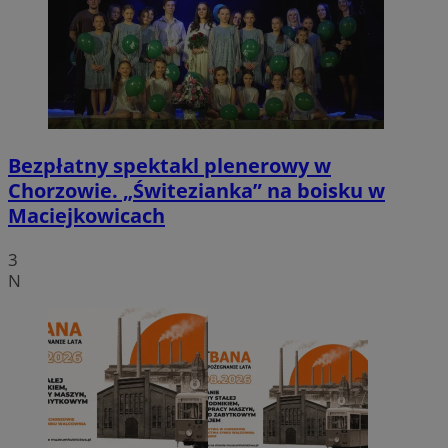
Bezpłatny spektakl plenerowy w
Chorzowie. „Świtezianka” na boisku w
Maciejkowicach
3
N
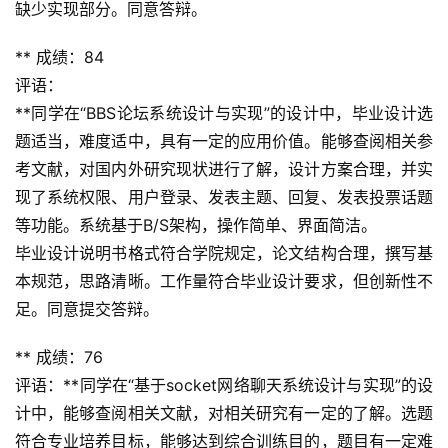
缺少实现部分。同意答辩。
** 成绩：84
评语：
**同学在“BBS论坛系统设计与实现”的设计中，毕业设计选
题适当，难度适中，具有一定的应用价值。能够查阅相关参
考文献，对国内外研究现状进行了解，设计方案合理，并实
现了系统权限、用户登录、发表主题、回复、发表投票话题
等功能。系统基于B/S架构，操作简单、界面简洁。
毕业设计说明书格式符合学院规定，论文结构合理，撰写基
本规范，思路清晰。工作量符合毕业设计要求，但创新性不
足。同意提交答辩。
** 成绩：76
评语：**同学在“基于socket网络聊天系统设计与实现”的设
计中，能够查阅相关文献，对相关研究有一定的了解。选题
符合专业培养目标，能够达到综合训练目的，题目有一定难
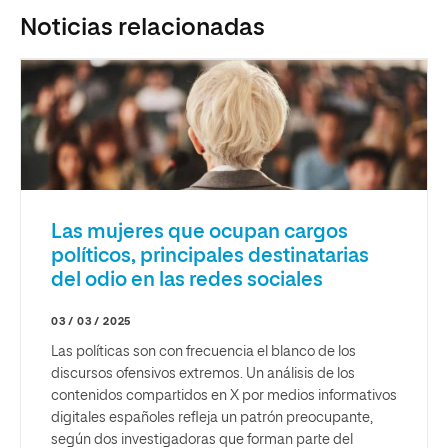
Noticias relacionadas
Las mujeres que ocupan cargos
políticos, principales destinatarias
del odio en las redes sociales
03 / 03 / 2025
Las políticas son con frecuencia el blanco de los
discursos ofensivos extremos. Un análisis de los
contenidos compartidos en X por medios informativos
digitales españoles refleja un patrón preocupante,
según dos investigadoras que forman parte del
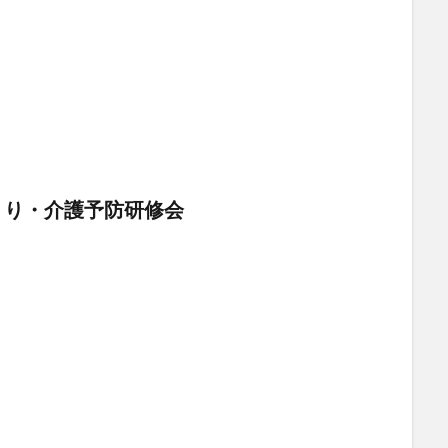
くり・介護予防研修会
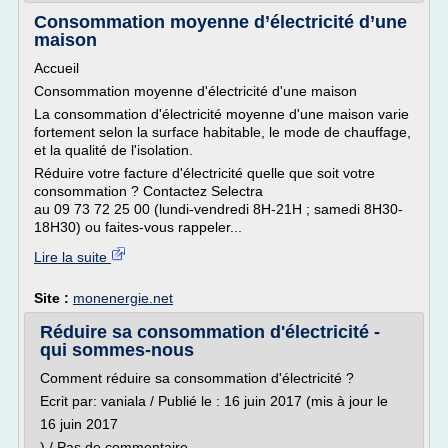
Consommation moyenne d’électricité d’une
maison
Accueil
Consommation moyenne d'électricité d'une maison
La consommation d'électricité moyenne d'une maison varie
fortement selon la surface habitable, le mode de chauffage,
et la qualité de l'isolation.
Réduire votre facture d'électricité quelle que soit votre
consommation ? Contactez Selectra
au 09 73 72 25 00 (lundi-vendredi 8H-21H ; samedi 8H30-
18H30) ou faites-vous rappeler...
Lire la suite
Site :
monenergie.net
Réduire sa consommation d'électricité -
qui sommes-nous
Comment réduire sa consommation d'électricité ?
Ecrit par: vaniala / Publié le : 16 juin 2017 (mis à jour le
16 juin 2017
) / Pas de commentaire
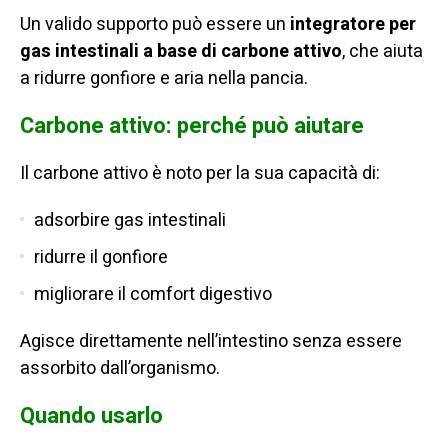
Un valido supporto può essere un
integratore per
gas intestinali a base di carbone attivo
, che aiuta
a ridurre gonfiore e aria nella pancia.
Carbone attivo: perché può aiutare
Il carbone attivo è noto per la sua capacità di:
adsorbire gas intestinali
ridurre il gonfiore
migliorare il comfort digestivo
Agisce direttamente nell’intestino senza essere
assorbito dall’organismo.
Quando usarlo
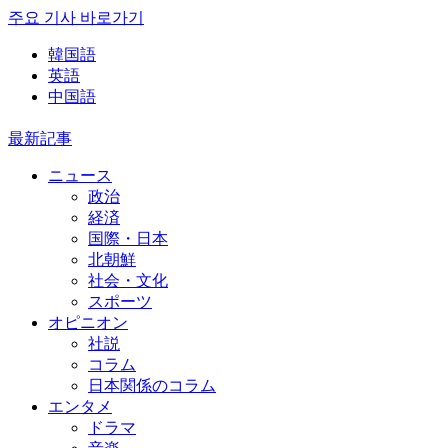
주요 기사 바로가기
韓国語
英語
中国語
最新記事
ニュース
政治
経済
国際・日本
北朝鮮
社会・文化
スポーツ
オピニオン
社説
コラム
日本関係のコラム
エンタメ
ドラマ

--------------------------------------------------

[PROMPT]
Return the text of every row above verbatim, line by line, and omit the pictures from your answer.

[TASK SOLUTION]
Bezpłatny spektakl plenerowy w
Chorzowie. „Świtezianka” na boisku w
Maciejkowicach
3
N
缺少实现部分。同意答辩。
** 成绩：84
评语：
**同学在“BBS论坛系统设计与实现”的设计中，毕业设计选
题适当，难度适中，具有一定的应用价值。能够查阅相关参
考文献，对国内外研究现状进行了解，设计方案合理，并实
现了系统权限、用户登录、发表主题、回复、发表投票话题
等功能。系统基于B/S架构，操作简单、界面简洁。
毕业设计说明书格式符合学院规定，论文结构合理，撰写基
本规范，思路清晰。工作量符合毕业设计要求，但创新性不
足。同意提交答辩。
** 成绩：76
评语：**同学在“基于socket网络聊天系统设计与实现”的设
计中，能够查阅相关文献，对相关研究有一定的了解。选题
符合专业培养目标，能够达到综合训练目的，题目有一定难
Noticias relacionadas
Las mujeres que ocupan cargos
políticos, principales destinatarias
del odio en las redes sociales
03 / 03 / 2025
Las políticas son con frecuencia el blanco de los
discursos ofensivos extremos. Un análisis de los
contenidos compartidos en X por medios informativos
digitales españoles refleja un patrón preocupante,
según dos investigadoras que forman parte del
くり・介護予防研修会
Consommation moyenne d’électricité d’une
maison
Accueil
Consommation moyenne d'électricité d'une maison
La consommation d'électricité moyenne d'une maison varie
fortement selon la surface habitable, le mode de chauffage,
et la qualité de l'isolation.
Réduire votre facture d'électricité quelle que soit votre
consommation ? Contactez Selectra
au 09 73 72 25 00 (lundi-vendredi 8H-21H ; samedi 8H30-
18H30) ou faites-vous rappeler...
Lire la suite
Site :
monenergie.net
Réduire sa consommation d'électricité -
qui sommes-nous
Comment réduire sa consommation d'électricité ?
Ecrit par: vaniala / Publié le : 16 juin 2017 (mis à jour le
16 juin 2017
) / Pas de commentaire
Un valido supporto può essere un
integratore per
gas intestinali a base di carbone attivo
, che aiuta
a ridurre gonfiore e aria nella pancia.
Carbone attivo: perché può aiutare
Il carbone attivo è noto per la sua capacità di:
adsorbire gas intestinali
ridurre il gonfiore
migliorare il comfort digestivo
Agisce direttamente nell’intestino senza essere
assorbito dall’organismo.
Quando usarlo
주요 기사 바로가기
韓国語
英語
中国語
最新記事
ニュース
政治
経済
国際・日本
北朝鮮
社会・文化
スポーツ
オピニオン
社説
コラム
日本関係のコラム
エンタメ
ドラマ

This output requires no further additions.